Problem statement
Retype the material below, starting at its first line and ending at the line that contains "0: (501, 165)", with both of those lines included.

Records to use
■ ■ ■ ■ ■
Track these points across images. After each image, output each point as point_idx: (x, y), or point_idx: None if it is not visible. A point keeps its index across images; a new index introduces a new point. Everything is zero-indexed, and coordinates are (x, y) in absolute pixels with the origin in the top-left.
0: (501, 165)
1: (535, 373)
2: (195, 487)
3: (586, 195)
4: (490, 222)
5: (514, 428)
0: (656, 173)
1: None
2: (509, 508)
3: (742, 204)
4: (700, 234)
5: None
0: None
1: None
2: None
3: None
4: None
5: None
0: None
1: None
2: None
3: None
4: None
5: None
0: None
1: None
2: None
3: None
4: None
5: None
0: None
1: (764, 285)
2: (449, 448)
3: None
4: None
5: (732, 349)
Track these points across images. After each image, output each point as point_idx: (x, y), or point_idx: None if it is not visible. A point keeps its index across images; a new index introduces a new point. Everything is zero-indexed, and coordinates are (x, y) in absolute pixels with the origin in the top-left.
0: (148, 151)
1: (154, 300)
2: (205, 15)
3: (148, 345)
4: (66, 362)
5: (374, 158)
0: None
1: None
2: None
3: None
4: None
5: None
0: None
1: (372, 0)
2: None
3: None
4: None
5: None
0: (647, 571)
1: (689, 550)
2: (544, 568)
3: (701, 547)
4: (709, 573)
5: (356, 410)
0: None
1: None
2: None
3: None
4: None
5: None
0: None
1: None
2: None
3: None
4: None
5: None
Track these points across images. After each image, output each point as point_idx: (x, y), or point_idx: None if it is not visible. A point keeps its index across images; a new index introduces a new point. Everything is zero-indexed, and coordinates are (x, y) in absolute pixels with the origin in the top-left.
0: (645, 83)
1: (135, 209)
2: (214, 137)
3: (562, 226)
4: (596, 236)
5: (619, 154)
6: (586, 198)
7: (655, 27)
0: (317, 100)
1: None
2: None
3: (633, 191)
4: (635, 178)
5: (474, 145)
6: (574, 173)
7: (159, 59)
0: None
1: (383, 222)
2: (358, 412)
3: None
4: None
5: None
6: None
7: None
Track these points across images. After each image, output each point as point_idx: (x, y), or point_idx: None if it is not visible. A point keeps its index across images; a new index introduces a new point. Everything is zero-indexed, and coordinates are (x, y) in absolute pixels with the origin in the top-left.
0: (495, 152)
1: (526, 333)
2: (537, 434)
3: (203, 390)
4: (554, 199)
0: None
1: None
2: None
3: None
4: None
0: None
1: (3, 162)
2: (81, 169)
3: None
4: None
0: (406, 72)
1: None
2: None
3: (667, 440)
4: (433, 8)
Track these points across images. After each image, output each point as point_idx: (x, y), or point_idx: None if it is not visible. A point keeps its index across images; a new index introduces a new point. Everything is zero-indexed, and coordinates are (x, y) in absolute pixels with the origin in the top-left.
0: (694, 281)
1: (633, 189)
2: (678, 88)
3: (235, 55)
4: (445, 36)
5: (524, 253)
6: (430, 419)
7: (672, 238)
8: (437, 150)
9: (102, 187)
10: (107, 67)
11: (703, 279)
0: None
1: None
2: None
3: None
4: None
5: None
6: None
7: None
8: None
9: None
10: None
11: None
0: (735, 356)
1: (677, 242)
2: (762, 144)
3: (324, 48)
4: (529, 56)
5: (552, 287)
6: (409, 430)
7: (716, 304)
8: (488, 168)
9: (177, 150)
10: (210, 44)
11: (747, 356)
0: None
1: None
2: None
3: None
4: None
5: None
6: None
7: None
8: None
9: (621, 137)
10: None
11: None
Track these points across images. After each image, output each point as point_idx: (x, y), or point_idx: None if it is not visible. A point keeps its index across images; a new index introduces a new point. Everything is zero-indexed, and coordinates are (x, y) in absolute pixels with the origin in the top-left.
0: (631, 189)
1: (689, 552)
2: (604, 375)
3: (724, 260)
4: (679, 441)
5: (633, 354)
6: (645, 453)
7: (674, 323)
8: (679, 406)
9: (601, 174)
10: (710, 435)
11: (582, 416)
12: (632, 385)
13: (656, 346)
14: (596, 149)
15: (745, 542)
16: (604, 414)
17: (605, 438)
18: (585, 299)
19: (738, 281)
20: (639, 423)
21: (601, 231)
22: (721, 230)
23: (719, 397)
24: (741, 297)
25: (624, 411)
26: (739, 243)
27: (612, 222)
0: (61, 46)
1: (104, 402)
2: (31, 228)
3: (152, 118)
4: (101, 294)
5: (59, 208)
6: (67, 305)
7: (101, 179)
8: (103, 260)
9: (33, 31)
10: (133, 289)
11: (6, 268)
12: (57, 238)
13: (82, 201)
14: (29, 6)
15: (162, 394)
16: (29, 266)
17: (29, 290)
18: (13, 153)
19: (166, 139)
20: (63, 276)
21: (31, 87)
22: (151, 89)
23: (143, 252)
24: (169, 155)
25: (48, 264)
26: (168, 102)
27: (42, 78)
■ ■ ■ ■ ■
Written response
Track these points across images. After each image, output each point as point_idx: (x, y), or point_idx: None if it is not visible. A point keeps its index across images; a new index introduces a new point. Everything is zero-indexed, and coordinates are (x, y) in absolute pixels with the origin in the top-left.
0: (501, 165)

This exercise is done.